I am quite certain these CRU fellows are hoping all they release has the effect of dragging a red herring across the trail which howling hound dogs are following. I fear I have lost all faith that they want to get to the bottom of anything. They are not friends of the truth.
The question is, will they succeed in their attempts to divert, confuse and befuddle those who seek truth?
I doubt it. It is truly amazing how many willing minds get to work, all across the web, when the Alarmist obfuscators attempt any obfuscating tactic. A red herring which might have side-tracked the hounds for months in the old days barely slows the pursuit, now.
(Isn’t it wonderful how these Alarmist fellows raised the word “obfuscation” from the dead?)
The joke of it all is that air temperatures don’t really measure whether the world is warming. They measure what the sea is up to, and the sea has poorly understood responses to warming and cooling, many of which take decades, centuries and (in the case of thermohaline circulation) millennium to occur. So the very subject of air temperatures is itself a red herring of sorts.

December 23, 2009 3:35 pm

Plotted up the data for Vardoe Norway (file 010980) from 1840 to the last date of 10/2009. Showed a warming trend of 0.0092±0.0014 C/yr. Slope from 1840 to 1930 was 0.0092±.0037 and from 1930 to 2009 0.0095±0.0041
So it looks like a slow gradual warming trend that was not effected much by industrialization in the 1900’s.

Jason
December 23, 2009 3:38 pm

More on the map of stations.
To my eye, most, but not 100% of station appearing oceanic are actually small islands, and likely all the subset stations are islands.
On land other anomalies are the preference of Western US stations over eastern. Taiwan has not one station used and nearby Philippines seem to have a lot omitted from the subset. There is favoritism to stations in large coastal cities of Australia–already noted every NZ station is in subset (already known they know how to “play ball”)
All Somalian stations are used. Have they had one work since when? (shown inland, prob. coastal ports.) No nearby Yemen sites included. What’s wrong with them?
The Selectors do not like Italy or Portugal. Lower Volga River not used either. Recall how temp red/blue maps often leave this area valueless. No cone of South America used except in Atlantic ocean side. The Selectors ‘dis Cuba too.
Hawaii is loved, but US Navy observers such as at Midway are omitted.

Evan Jones
Editor
December 23, 2009 3:46 pm

Okay for now. But until we have the entire set of stations included plus any excluded along the way, cherrypicking is to be presumed.
I’ve gone from not trusting their adjustments to not trusting their selection of stations. I’d like to see what every official station — HCN or not — says.

Rob H
December 23, 2009 5:01 pm

If the data is not the original raw data, but the “value added” data, what good is it? It will only show the “warming” they have claimed. This is an attempt to claim they are being open with critics. Don’t let them get away with that.

Editor
December 23, 2009 5:19 pm

_Jim (15:23:55) :

bill (07:40:28) :

To store such data in the 80s would have been difficult – 1000 stations, 150kB per picture per month per am/pm=1000*150*2= 300MB/month
To store the text hand converted would be much less but then you loose the raw data.
ARE you not aware of a process called ‘transcription’?
It used to be that ‘raw input’, human written data, records, forms filled out etc. would be key punched by individuals known as key punch operators, bascially a process of transcription.
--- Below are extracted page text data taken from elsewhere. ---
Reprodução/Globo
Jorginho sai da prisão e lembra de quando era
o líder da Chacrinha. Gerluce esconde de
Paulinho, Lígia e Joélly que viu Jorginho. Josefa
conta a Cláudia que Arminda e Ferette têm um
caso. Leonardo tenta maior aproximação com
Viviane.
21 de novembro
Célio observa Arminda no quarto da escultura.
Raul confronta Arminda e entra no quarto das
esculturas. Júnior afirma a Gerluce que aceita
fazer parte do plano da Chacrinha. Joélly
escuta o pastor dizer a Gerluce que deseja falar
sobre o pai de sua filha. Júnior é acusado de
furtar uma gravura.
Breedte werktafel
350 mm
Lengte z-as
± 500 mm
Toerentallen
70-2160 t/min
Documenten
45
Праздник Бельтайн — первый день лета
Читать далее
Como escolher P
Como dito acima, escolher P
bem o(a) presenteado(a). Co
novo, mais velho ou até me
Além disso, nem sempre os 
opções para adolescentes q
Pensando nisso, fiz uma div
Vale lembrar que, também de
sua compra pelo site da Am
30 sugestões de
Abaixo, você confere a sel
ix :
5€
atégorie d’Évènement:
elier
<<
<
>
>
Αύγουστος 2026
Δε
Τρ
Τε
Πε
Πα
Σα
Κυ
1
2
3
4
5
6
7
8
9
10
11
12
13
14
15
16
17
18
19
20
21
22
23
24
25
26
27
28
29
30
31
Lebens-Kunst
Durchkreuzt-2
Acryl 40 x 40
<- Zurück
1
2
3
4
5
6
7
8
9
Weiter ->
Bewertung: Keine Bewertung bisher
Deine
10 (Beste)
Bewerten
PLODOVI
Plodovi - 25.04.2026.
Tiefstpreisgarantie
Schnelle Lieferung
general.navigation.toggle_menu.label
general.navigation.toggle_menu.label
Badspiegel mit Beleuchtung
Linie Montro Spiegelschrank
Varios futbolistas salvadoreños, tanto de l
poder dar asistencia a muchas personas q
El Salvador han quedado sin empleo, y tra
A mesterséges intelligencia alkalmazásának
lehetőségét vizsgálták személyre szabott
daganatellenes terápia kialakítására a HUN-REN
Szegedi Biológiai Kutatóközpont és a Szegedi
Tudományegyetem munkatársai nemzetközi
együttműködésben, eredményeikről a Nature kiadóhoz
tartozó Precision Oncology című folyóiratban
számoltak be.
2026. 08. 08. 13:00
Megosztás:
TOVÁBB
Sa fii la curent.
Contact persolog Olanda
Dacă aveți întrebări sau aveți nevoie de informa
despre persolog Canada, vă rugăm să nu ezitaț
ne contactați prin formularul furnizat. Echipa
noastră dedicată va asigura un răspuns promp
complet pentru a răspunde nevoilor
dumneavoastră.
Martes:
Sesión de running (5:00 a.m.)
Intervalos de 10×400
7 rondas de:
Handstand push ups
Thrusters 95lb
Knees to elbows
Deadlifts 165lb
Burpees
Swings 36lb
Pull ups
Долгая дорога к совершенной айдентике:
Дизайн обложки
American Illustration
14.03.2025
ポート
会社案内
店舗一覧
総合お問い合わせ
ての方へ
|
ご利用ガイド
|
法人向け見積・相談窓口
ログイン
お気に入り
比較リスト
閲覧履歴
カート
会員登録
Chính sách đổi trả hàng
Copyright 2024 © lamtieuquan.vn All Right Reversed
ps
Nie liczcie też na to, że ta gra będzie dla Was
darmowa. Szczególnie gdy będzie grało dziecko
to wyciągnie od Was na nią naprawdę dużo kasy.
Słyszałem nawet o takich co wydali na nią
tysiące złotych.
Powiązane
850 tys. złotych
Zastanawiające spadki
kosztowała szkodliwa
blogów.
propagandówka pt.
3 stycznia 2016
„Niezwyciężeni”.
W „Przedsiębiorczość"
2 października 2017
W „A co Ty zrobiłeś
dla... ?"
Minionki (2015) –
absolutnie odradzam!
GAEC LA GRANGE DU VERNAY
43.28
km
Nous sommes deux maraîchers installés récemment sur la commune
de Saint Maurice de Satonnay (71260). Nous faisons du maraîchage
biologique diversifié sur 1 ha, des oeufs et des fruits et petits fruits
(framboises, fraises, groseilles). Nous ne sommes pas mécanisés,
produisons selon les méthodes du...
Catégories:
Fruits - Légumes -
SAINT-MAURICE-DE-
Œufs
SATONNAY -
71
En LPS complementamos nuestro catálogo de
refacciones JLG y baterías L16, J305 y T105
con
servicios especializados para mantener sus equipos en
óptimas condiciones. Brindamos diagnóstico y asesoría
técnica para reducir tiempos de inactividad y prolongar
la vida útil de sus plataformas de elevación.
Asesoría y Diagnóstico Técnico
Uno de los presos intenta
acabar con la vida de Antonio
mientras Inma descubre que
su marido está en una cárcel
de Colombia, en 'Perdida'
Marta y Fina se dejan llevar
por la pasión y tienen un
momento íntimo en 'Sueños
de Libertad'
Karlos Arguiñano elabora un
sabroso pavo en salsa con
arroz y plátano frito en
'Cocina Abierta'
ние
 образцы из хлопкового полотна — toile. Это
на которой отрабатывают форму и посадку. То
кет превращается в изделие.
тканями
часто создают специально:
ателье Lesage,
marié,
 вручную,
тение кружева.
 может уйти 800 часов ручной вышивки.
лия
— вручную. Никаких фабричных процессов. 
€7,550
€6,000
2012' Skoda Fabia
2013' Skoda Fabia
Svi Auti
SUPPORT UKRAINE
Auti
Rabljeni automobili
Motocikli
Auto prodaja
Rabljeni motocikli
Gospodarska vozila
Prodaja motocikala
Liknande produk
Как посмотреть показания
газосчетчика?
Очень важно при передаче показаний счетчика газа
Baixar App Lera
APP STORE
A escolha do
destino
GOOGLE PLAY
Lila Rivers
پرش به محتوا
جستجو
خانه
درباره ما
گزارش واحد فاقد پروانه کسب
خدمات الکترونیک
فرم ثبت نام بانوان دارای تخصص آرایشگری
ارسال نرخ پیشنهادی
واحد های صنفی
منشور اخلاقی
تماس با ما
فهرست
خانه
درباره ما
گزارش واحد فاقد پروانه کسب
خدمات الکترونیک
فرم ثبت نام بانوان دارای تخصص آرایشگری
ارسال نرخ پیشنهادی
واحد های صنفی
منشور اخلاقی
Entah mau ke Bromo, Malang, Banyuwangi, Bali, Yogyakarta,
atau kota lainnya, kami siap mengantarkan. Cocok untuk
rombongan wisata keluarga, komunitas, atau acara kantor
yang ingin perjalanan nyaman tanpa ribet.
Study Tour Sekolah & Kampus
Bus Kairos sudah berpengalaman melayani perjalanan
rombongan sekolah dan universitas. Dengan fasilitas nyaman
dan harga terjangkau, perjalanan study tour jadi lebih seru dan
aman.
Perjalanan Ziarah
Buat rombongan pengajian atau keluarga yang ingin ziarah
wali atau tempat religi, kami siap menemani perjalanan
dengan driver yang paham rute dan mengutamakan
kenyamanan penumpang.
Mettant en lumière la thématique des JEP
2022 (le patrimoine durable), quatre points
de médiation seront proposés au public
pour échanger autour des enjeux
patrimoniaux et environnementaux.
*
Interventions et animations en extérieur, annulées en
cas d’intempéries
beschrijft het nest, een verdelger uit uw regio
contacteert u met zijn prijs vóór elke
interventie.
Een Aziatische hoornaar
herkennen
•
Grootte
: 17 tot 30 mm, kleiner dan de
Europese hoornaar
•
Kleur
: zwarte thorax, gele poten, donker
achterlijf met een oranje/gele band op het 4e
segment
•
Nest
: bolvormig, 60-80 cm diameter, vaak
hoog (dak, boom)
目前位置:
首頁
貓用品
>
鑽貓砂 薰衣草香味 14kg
The transcribed product might have mistakes, it may not have the observers comments (especially if being key punched). It would no longer be raw data, information would be lost if it were destroyed.
I will grant you that “transcribed raw data” is likely the best starting point and may already exist. Errors could be kept under control by spot checks and homogenization software that reports likely errors so they can be checked against the raw data.

pby
December 23, 2009 5:54 pm

since original raw temp data is gone or unreliable why not start now as ground zero and see what happens in the next 75 years as far as spike in temps. Bet this will not be considered. These power grabbers are only interested in one thing – power.